We have shown that of the eight cysteine residues in PMT, only the most C-terminal residue is essential for its biological activity. Replacement of C1165 with any of three different amino acids completely abolished all cytotoxicity or mitogenicity for cultured cells. In addition, there were no toxic or proliferative changes in piglets given a dose 1,000 times in excess of a lethal dose of wild-type toxin. Furthermore, we have shown that the mutant toxin appeared to be correctly folded as judged by CD measurements. The transition to protease sensitivity at low pHs mirrored that found in wild-type toxin (36), although there was some limited proteolytic cleavage at a neutral pH. The mutant was also more susceptible to protease digestion in the presence of mild denaturants. Taken together, this indicates that the amino acid substitution has not affected gross structure, but the slight increase in proteolytic susceptibility suggests that the mutant toxin can adopt a more dynamic structure and is susceptible to proteolysis. The loss of biological activity in only one of these mutants showed that, unlike many other toxins, there were no essential disulfide bonds in PMT. Furthermore, since PMT is monomeric (42), C1165 cannot be postulated to form an interchain disulfide bond.

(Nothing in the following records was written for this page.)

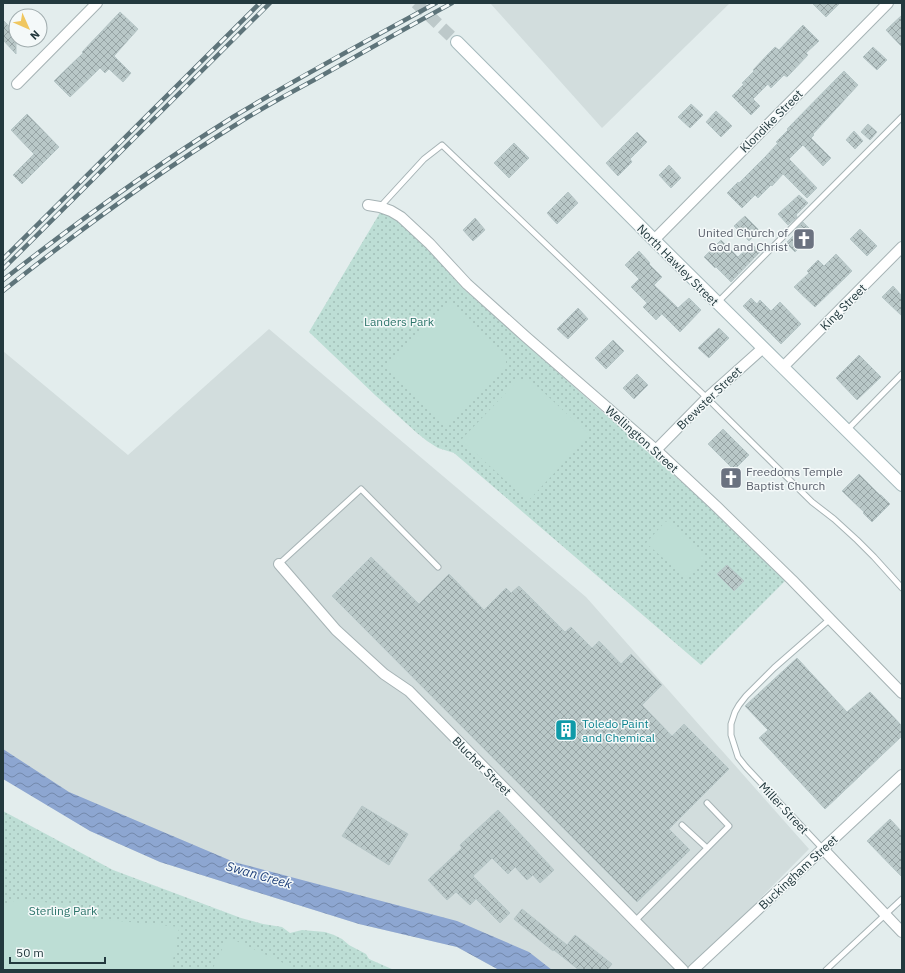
<svg xmlns="http://www.w3.org/2000/svg" width="905" height="973" font-family="'IBM Plex Sans',sans-serif">
<style>
.built{fill:#d2dddd}
.park{fill:url(#park-dots)}
.pitch{fill:#bdded5}
.water{fill:url(#water-waves)}
.building{fill:url(#building-cross-hatch);stroke:#b6c6c7}
.lines{fill:none;stroke-linecap:round;stroke-linejoin:round}
.secondary-tunnel{stroke:#bdc9ca;stroke-width:12;stroke-dasharray:12 6;stroke-linecap:butt}
.lane-casing{stroke:#a6b3b5;stroke-width:7}
.street-casing{stroke:#a6b3b5;stroke-width:12}
.secondary-casing{stroke:#a5b9bc;stroke-width:14}
.lane{stroke:#fff;stroke-width:5}
.street{stroke:#fff;stroke-width:10}
.secondary{stroke:#fff;stroke-width:12}
.rail-casing{stroke:#5e747a;stroke-width:4.5}
.rail{stroke:#f4f9f9;stroke-width:3;stroke-dasharray:9;stroke-linecap:butt}
.labels{text-anchor:middle;dominant-baseline:central;stroke-width:3;stroke-linejoin:round;paint-order:stroke}
.street-label{font-size:12px;fill:#23393e;stroke:#f4f9f9}
.worship-label{font-size:12px;fill:#5b616d;stroke:#f4f9f9;text-anchor:end}
.park-label{font-size:12px;fill:#2e756b;stroke:#f4f9f9}
.culture-label{font-size:12px;fill:#0d838f;stroke:#f4f9f9;text-anchor:start}
.water-label{font-size:13px;font-style:italic;fill:#1e3f7a;stroke:#f4f9f9}
</style>
<defs>
<pattern id="park-dots" width="8" height="8" patternUnits="userSpaceOnUse"><rect width="8" height="8" fill="#bdded5"/><path d="M2 2h.1M6 6h.1" fill="none" stroke="#a2bfb8" stroke-width="1.8" stroke-linecap="round"/></pattern>
<pattern id="water-waves" width="16" height="10" patternUnits="userSpaceOnUse"><rect width="16" height="10" fill="#8da6d1"/><path d="M0 5q4-4 8 0t8 0" fill="none" stroke="#7388ab"/></pattern>
<pattern id="building-cross-hatch" width="8" height="8" patternUnits="userSpaceOnUse"><rect width="8" height="8" fill="#b9c8c8"/><path d="M0 0l8 8M0 8l8-8" fill="none" stroke="#96a3a4"/></pattern>
</defs>
<rect width="100%" height="100%" fill="#e3eded"/>
<g class="built">
<path d="M490 3H730L602 128Z"/>
<path d="M269 329 586 597 809 849 689 970H499L457 947 359 924 160 862 90 831 3 777V351L128 455Z"/>
</g>
<g class="park">
<path d="M381 211 398 220 442 263 466 291 701 499 785 581 701 665 454 453 438 448 427 441 417 433 375 395 309 332Z"/>
<path d="M3 811 113 870 241 918 263 924 282 927 290 933 302 930 325 932 334 935 342 939 349 945 366 954 369 959 394 970H3Z"/>
</g>
<g class="pitch">
<path d="M450 301 506 357V367L447 426 386 367Z"/>
<path d="M519 379H529L590 435 528 501 461 440Z"/>
<path d="M666 521 707 557 687 579 646 543Z"/>
<path d="M16 899 70 905 79 917 180 927C177 933 177 938 176 944 175 953 173 961 169 970H3V910Z"/>
<path d="M228 937 298 970H212Z"/>
</g>
<path class="water" d="M3 749 69 792 234 862 457 921 529 952 552 970H499L457 947 359 924 160 862 90 831 3 779Z"/>
<g class="building">
<path d="M812 3H840L826 17Z"/>
<path d="M120 12 138 29 114 56 131 73 123 82 109 69 105 73 100 68 70 97 54 81 83 53 82 52Z"/>
<path d="M902 15V47L886 30Z"/>
<path d="M3 20 16 33V54L3 40Z"/>
<path d="M803 25 819 41 806 53 808 55 787 77 784 75 771 88 768 84 753 99 760 106 751 115 732 96 744 84 742 83 754 71 753 70 770 52 775 47 779 50Z"/>
<path d="M873 47 887 60 877 70 863 57Z"/>
<path d="M844 71 858 85 813 134 814 135 811 138 831 158 823 166 803 145 789 159 817 188 807 198 783 174 772 186 771 185 758 198 755 195 742 208 727 193 738 182 739 183 766 156 778 143 776 142 788 130 787 129Z"/>
<path d="M691 104 703 115 690 128 678 117Z"/>
<path d="M716 111 732 126 721 137 706 122Z"/>
<path d="M27 114 59 147 22 184 13 175 34 154 11 130Z"/>
<path d="M868 124 877 132 870 140 861 132Z"/>
<path d="M854 131 863 141 855 149 846 140Z"/>
<path d="M637 132 647 142 630 159 632 162 618 176 606 163Z"/>
<path d="M514 143 529 158 509 178 494 163Z"/>
<path d="M669 165 681 178 671 188 659 175Z"/>
<path d="M568 192 578 203 557 224 547 213Z"/>
<path d="M799 195 808 203 796 215 797 217 788 225 778 214Z"/>
<path d="M745 216 759 230 749 241 734 226Z"/>
<path d="M475 218 485 230 473 241 463 230Z"/>
<path d="M803 222 814 233 795 252 786 243 796 233 794 231Z"/>
<path d="M860 229 877 246 867 256 850 239Z"/>
<path d="M721 240 738 257 752 244 760 252 731 282 716 267 715 268 704 257Z"/>
<path d="M639 251 650 263 649 264 662 277 654 285 678 308 689 298 701 310 680 332 662 314 656 320 643 307 647 303 631 287 639 279 625 265Z"/>
<path d="M836 254 852 271 815 307 794 287 809 273 807 271 818 260 824 266Z"/>
<path d="M893 286 902 296V316L882 297Z"/>
<path d="M751 298 757 304 760 300 771 311 780 302 801 324 781 344 743 306Z"/>
<path d="M578 308 588 319 568 339 557 329Z"/>
<path d="M719 328 729 338 709 358 698 348Z"/>
<path d="M613 340 624 351 606 369 595 358Z"/>
<path d="M859 355 881 377 857 400 836 378Z"/>
<path d="M637 374 648 385 634 399 623 388Z"/>
<path d="M723 429 749 455 734 470 708 444Z"/>
<path d="M859 474 880 495H881L890 504 872 522 863 513 864 512 842 491Z"/>
<path d="M371 557 419 604 449 574 484 610 506 588 511 593 519 586 565 632 571 627 592 648 599 641 621 664 631 654 662 685 642 705 672 736 684 724 729 769 669 829 690 850 637 902 332 596Z"/>
<path d="M727 565 744 581 734 591 717 574Z"/>
<path d="M797 658 847 712 870 692 902 726V736L825 809 759 738 768 730 745 706Z"/>
<path d="M362 806 408 834 389 865 342 836Z"/>
<path d="M498 810 554 870 540 883 533 875 527 880 515 867 508 874 492 858 473 876 510 913 500 923 476 899 470 905 456 892 447 900 428 880 462 848 460 845Z"/>
<path d="M890 819 902 832V877L867 841Z"/>
<path d="M522 909 567 945 575 935 612 964 607 970H579L554 950 553 951 514 919Z"/>
</g>
<g class="lines">
<path class="secondary-tunnel" d="M416 3 457 42"/>
<g class="lane-casing">
<g id="lane">
<path d="M380 207 424 159 442 145 707 398 812 502 834 519 857 540 874 557 902 588"/>
<path d="M718 302 902 117"/>
<path d="M847 430 902 374"/>
<path d="M279 564 361 489 438 567"/>
<path d="M682 825 707 848"/>
<path d="M823 849 746 767 738 757 731 735V724L735 712 739 705 746 696 774 668 830 619"/>
<path d="M635 921 729 826 707 803"/>
<path d="M826 970 902 899"/>
</g>
</g>
<g class="street-casing">
<g id="street">
<path d="M17 84 97 3"/>
<path d="M368 205 380 207 391 211 401 217 430 244 467 284 526 337 656 450 718 508 792 580 902 693"/>
<path d="M654 240 888 3"/>
<path d="M783 367 902 247"/>
<path d="M656 450 707 398 763 348"/>
<path d="M279 564 336 630 384 674 409 691 683 970"/>
<path d="M823 849 902 932"/>
<path d="M693 970 902 775"/>
</g>
</g>
<g class="secondary-casing">
<path id="secondary" d="M457 42 654 240 902 485"/>
</g>
<use href="#lane" class="lane"/>
<use href="#street" class="street"/>
<use href="#secondary" class="secondary"/>
<g class="rail-casing">
<g id="rail">
<path d="M3 259 260 3"/>
<path d="M3 269 270 3"/>
<path d="M3 280C77 222 153 167 233 117 299 77 368 40 436 3"/>
<path d="M3 291C78 231 156 174 237 124 262 108 288 94 314 80 360 54 406 28 452 3"/>
</g>
</g>
<use href="#rail" class="rail"/>
</g>
<defs>
<g id="church-square" transform="scale(1.15)"><rect x="-9" y="-9" width="18" height="18" rx="4" fill="#6b7280" stroke="#f4f9f9"/><path d="M-1.2-6h2.4v3.5h3.3v2.4h-3.3V6h-2.4V-.1h-3.3v-2.4h3.3Z" fill="#fff"/></g>
<g id="building-square" transform="scale(1.15)"><rect x="-9" y="-9" width="18" height="18" rx="4" fill="#0f9aa8" stroke="#f4f9f9"/><path d="M-4-6H4V6H1V3H-1V6H-4ZM-2.5-4.3h1.7v1.8h-1.7ZM.8-4.3h1.7v1.8H.8ZM-2.5-1h1.7V.8h-1.7ZM.8-1h1.7V.8H.8Z" fill="#fff"/></g>
</defs>
<g fill-rule="evenodd">
<use href="#church-square" x="804" y="239"/>
<use href="#church-square" x="731" y="478"/>
<use href="#building-square" x="566" y="730"/>
</g>
<g class="labels">
<g class="street-label">
<text transform="translate(771 121) rotate(-45)">Klondike Street</text>
<text transform="translate(678 265) rotate(45)">North Hawley Street</text>
<text transform="translate(843 307) rotate(-45)">King Street</text>
<text transform="translate(709 398) rotate(-44)">Brewster Street</text>
<text transform="translate(642 439) rotate(42)">Wellington Street</text>
<text transform="translate(482 766) rotate(45)">Blucher Street</text>
<text transform="translate(784 808) rotate(47)">Miller Street</text>
<text transform="translate(798 872) rotate(-43)">Buckingham Street</text>
</g>
<g class="worship-label">
<text x="788" y="232">United Church of<tspan x="788" dy="14">God and Christ</tspan></text>
<text x="746" y="471" text-anchor="start">Freedoms Temple<tspan x="746" dy="14">Baptist Church</tspan></text>
</g>
<g class="park-label">
<text x="399" y="321">Landers Park</text>
<text x="63" y="910">Sterling Park</text>
</g>
<g class="culture-label">
<text x="582" y="723">Toledo Paint<tspan x="582" dy="14">and Chemical</tspan></text>
</g>
<g class="water-label">
<text transform="translate(259 875) rotate(16)">Swan Creek</text>
</g>
</g>
<rect width="905" height="973" fill="none" stroke="#23393e" stroke-width="8"/>
<g transform="translate(28 28) rotate(135)"><circle r="19" fill="#f4f9f9" stroke="#a0acae"/>
<path d="M0-3L7 15L0 10L-7 15Z" fill="#f0c75f"/>
<text y="-6" font-size="11" font-weight="bold" text-anchor="middle" fill="#23393e">N</text>
</g>
<path d="M10 957v6h95v-6" fill="none" stroke="#23393e" stroke-width="2"/>
<text x="16" y="957" font-size="12" fill="#23393e" stroke="#f4f9f9" stroke-width="3" paint-order="stroke">50 m</text>
</svg>
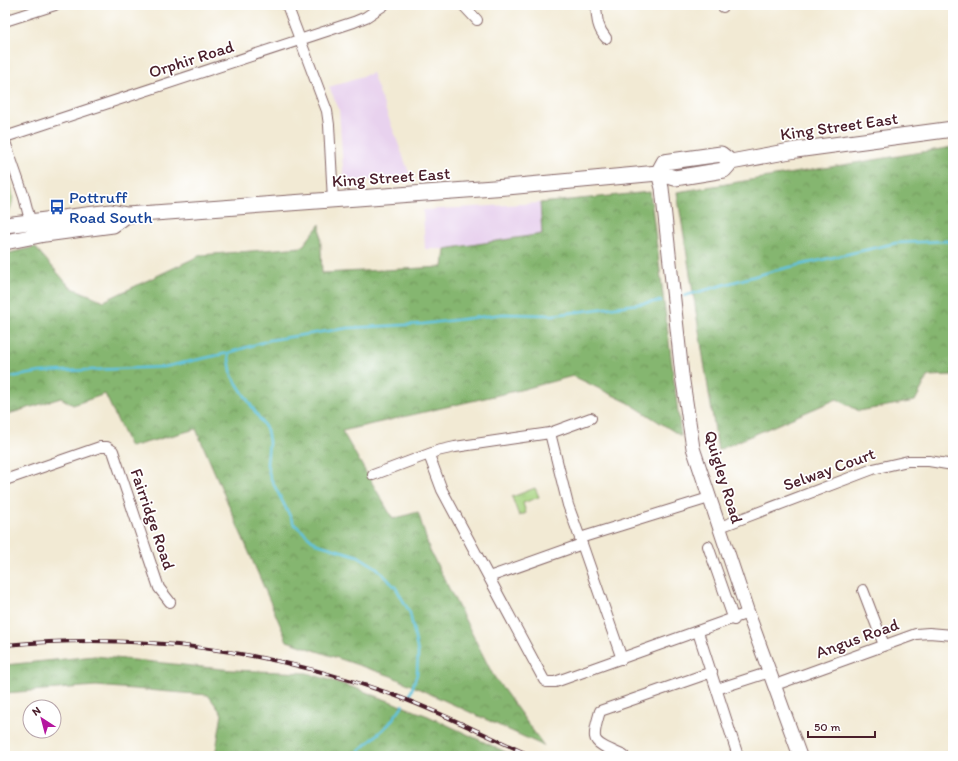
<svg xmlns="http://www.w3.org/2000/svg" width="958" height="761" font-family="Itim,sans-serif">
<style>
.built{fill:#e8d2ee}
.grass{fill:url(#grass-tufts);stroke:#787a56}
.forest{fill:url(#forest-crowns);stroke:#686a4d}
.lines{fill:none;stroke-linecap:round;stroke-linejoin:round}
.stream{stroke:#61c3df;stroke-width:2.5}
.minor-casing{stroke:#856666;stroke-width:12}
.tertiary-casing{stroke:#856666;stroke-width:15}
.secondary-casing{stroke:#856666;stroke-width:17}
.minor{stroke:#fff;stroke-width:10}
.tertiary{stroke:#fff;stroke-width:13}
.secondary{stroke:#fff;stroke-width:15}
.rail-casing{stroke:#4a1f2b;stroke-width:4}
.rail{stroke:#fff;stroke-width:2.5;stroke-dasharray:8;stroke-linecap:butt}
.labels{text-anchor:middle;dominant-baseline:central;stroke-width:3.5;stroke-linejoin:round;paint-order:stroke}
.street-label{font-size:17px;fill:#4a1f2b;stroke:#fff}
.transit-label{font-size:17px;fill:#164399;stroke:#fff;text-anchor:start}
</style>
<defs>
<pattern id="grass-tufts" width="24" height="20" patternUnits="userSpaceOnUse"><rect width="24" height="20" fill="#a7d481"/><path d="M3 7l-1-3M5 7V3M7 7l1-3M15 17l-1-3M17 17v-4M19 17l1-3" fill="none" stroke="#91b670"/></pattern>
<pattern id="forest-crowns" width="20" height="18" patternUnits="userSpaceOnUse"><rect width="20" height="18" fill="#85b66f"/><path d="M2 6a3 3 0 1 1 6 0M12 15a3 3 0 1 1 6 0" fill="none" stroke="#6f935b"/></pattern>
</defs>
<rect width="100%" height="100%" fill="#fff"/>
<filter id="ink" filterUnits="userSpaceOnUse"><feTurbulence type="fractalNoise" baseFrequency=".025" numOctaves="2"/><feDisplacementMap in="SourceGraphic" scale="8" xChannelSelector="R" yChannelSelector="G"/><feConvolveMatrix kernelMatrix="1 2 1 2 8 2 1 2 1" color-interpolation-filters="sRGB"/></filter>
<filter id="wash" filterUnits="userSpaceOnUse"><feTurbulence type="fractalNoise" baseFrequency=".012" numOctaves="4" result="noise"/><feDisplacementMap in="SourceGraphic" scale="16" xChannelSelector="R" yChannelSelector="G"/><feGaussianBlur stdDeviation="0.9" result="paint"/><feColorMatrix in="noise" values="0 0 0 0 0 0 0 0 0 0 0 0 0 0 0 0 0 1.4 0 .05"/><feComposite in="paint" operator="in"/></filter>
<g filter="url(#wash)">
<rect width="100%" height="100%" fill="#f2ead4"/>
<path class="built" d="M372,73L411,178L344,181L339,109L329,87Z
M540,203L542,234L445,249H425L423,210Z"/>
<path class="grass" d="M5,171C10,187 18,199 7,214L5,215Z
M535,488L539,497L523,503L526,513L519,516L512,497Z"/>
<path class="forest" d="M953,147V375L928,376L915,401L859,411L837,399L718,450L677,192Z
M650,192L681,436L629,403L573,376L524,389L342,431L393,519L418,512L430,551L493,675L544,746L391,676L287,641L196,429L130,447L105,394L73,405L61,398L5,415V254L35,247L70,287L104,301L201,255L302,247L320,224L322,273L443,267L445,249L542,234L540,203Z
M95,656L232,670L307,673L358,689L428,716L514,756H215L222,714L208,695L96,686L5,693V665Z"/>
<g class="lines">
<path class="stream" d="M684,296L773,271L896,243L946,241L953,242
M228,353L232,376L267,430L269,442L267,464L270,477L294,524L317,544L358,556L377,568L396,588L410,613L418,653L417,674L410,695
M5,378L41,372L164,367L228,353L270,340L348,328L423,324L503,314L553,315L661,301
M352,756L355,755L389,724L403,705"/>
</g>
</g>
<g filter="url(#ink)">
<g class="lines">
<g class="minor-casing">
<path id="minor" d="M287,5L327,111L329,125L333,200
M463,5L477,20
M596,5C597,18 597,28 606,38
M723,5V7
M5,21L55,5
M5,137L354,22L366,17L384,5
M5,142L24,197L32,228
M550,433L568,505L580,538L709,498
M429,455L442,490L544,680L547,682H555L748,613
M373,475L437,451L455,447L550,433L591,418
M5,480L100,447H107L113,451L159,588L170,602
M720,527L873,469L908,461H929L953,465
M708,546L734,620
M489,577L582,544L622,659
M863,590L884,645
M698,632L738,756
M775,685L916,634L929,633L953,635
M717,689L770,672
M624,756C617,752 596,746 595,737C594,729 598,719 600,711L712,672"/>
</g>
<g class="tertiary-casing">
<path id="tertiary" d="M658,173L662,188L682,375L693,448L748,613L800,756"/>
</g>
<g class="secondary-casing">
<path id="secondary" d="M658,173L664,162L721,154L731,162
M5,225L111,212L127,215L507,187L658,173L675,178L724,170L731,162L796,150L953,129
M5,242L45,234L113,225L127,215"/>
</g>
<use href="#minor" class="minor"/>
<use href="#tertiary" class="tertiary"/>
<use href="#secondary" class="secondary"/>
<g class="rail-casing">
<path id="rail" d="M5,645C140,633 261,648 388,693C437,710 484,735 532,756"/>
</g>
<use href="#rail" class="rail"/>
</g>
</g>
<defs>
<g id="bus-bare" transform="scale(1.2)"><path d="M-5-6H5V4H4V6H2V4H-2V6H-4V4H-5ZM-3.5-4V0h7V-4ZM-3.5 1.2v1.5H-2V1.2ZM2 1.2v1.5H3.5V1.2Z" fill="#1a4fb4" stroke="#fff" stroke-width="2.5" paint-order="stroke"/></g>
</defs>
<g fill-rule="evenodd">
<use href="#bus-bare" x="57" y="207"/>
</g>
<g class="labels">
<g class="street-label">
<text transform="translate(191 59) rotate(-18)">Orphir Road</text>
<text transform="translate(839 126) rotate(-8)">King Street East</text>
<text transform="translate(391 177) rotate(-4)">King Street East</text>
<text transform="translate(829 469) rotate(-20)">Selway Court</text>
<text transform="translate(724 477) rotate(73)">Quigley Road</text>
<text transform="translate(153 519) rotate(71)">Fairridge Road</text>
<text transform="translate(857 638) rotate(-20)">Angus Road</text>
</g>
<g class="transit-label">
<text x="69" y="197">Pottruff<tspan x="69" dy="20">Road South</tspan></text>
</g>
</g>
<rect width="958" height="761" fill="none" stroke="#fff" stroke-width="20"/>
<g transform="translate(42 719) rotate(324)"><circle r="19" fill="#ffffff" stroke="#b7a5aa"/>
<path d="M0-3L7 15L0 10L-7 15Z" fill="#b5179e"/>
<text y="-6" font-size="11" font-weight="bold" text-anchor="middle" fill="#4a1f2b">N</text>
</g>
<path d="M808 731v6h67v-6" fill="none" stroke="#4a1f2b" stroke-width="2"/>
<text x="814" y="731" font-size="12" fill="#4a1f2b" stroke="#ffffff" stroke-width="3" paint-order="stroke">50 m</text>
</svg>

There are several possible roles for this crucial cysteine residue. Given that it is highly unlikely to form an essential disulfide bond, it could be involved in membrane interactions or play a role in the postulated catalytic mode of action of PMT. Several lines of evidence suggest that the latter is its most likely function. First, the region of highest homology to CNF is strongly predicted to be the translocation domain. In all intracellularly acting toxins in which structural assignments have been made, the receptor binding domain is contiguous with the transmembrane domain. Indeed, the correlation between the CNF and PMT sequences is poorest in the C-terminal region that contains the catalytic domain of CNF, which is known to have a target and a mode of action different from those of PMT (7, 21, 33). Injection of oocytes with PMT preincubated with antibodies against an N-terminal peptide reduced the mitogenic response (43). This could be due to blocking of catalytic activity or might reflect interference with toxin processing, or even steric hindrance by the attachment of the large antibody molecule. Although little is known about the domain architecture of PMT, recent detailed structural analysis using secondary-structure prediction algorithms and based on homology to proteins of known structure has given strong indications of the likely domain structure of PMT and would support our postulated role for the C terminus in catalysis (37). The C-terminal part of PMT is predicted to comprise an alternating alpha/beta structure, which is commonly found in the catalytic domain of proteins.

Cysteine can also contribute to catalysis through the formation of metal ion complexes like those in bacterial ferredoxins or zinc finger motifs (5). Petersen (31) suggested the location of a metal binding domain towards the C terminus of PMT, and copper ions have been reported to decrease the toxicity of PMT (10). However, despite a local abundance of histidine and methionine residues in proximity to C1159 and C1165, the C-terminal region of PMT does not encode classical metal binding motifs, and the molecular role of this essential residue has yet to be determined.